Aim of the exercise
Copy the following data exactly and drop the pictures.

Information provided
====
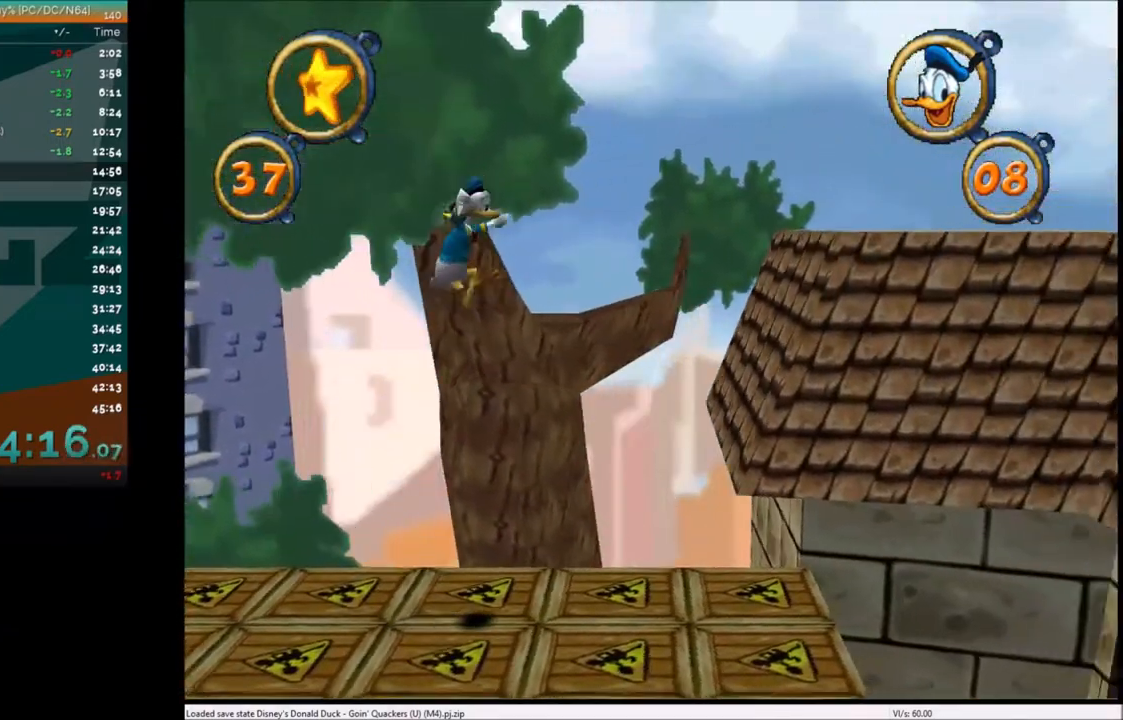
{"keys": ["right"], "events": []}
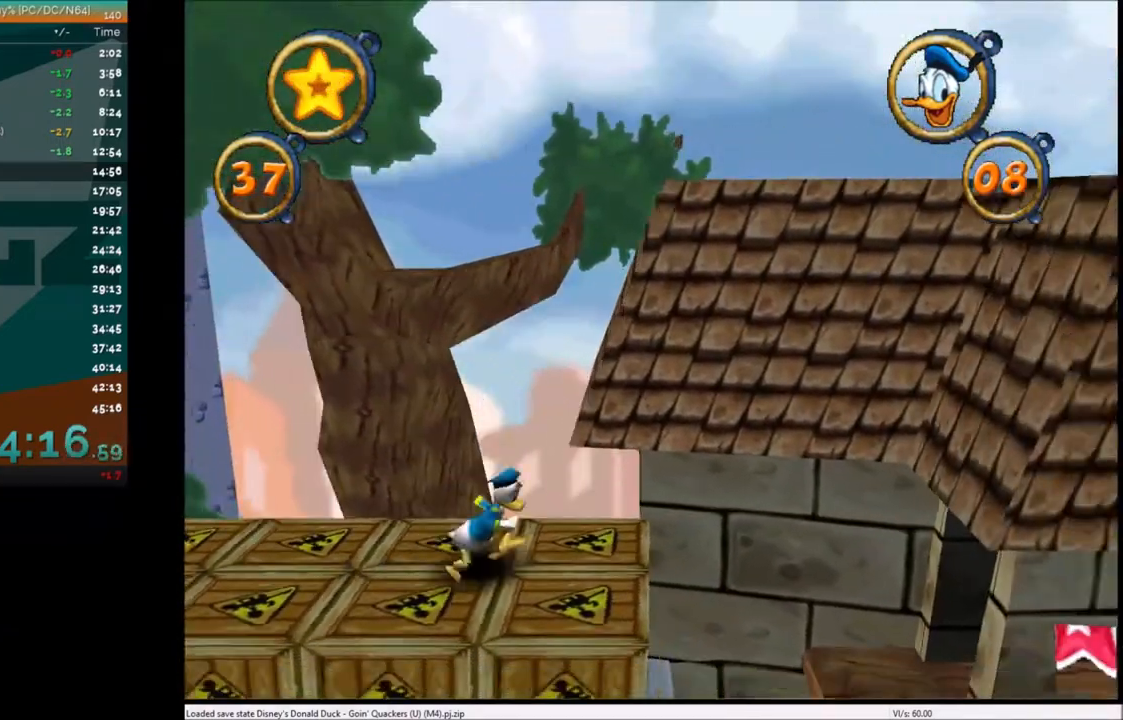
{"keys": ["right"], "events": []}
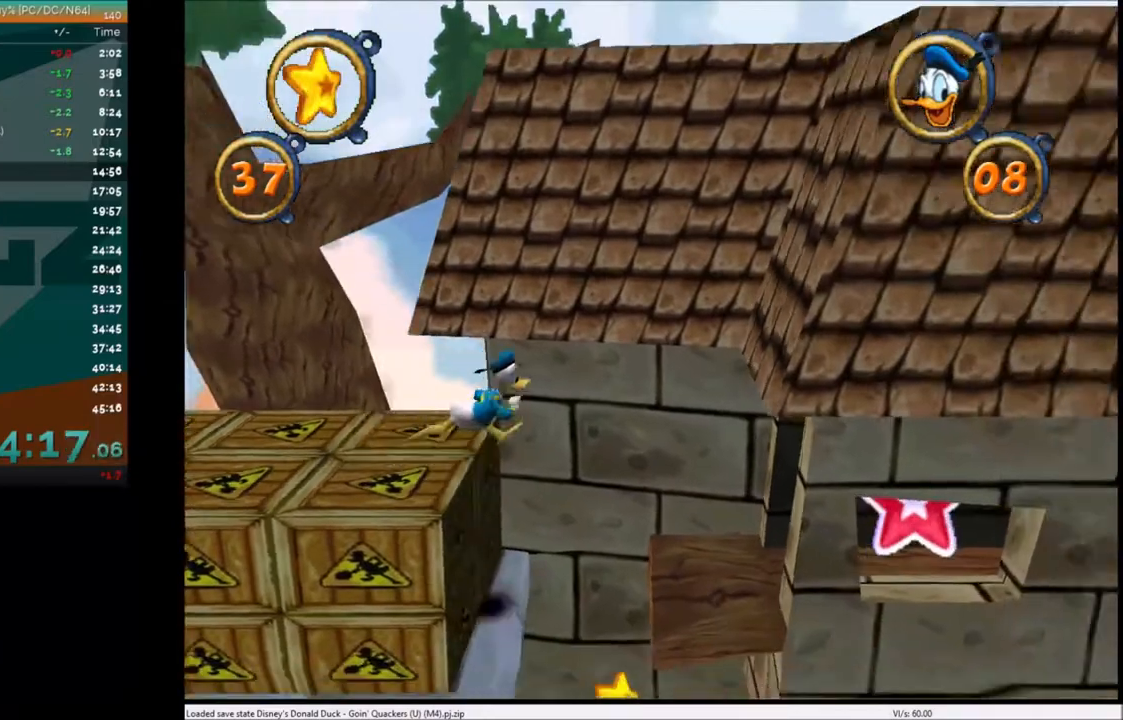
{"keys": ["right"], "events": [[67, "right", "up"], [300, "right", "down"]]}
====
Output for this task
{"keys": ["right"], "events": []}
{"keys": ["right"], "events": []}
{"keys": ["right"], "events": [[67, "right", "up"], [300, "right", "down"]]}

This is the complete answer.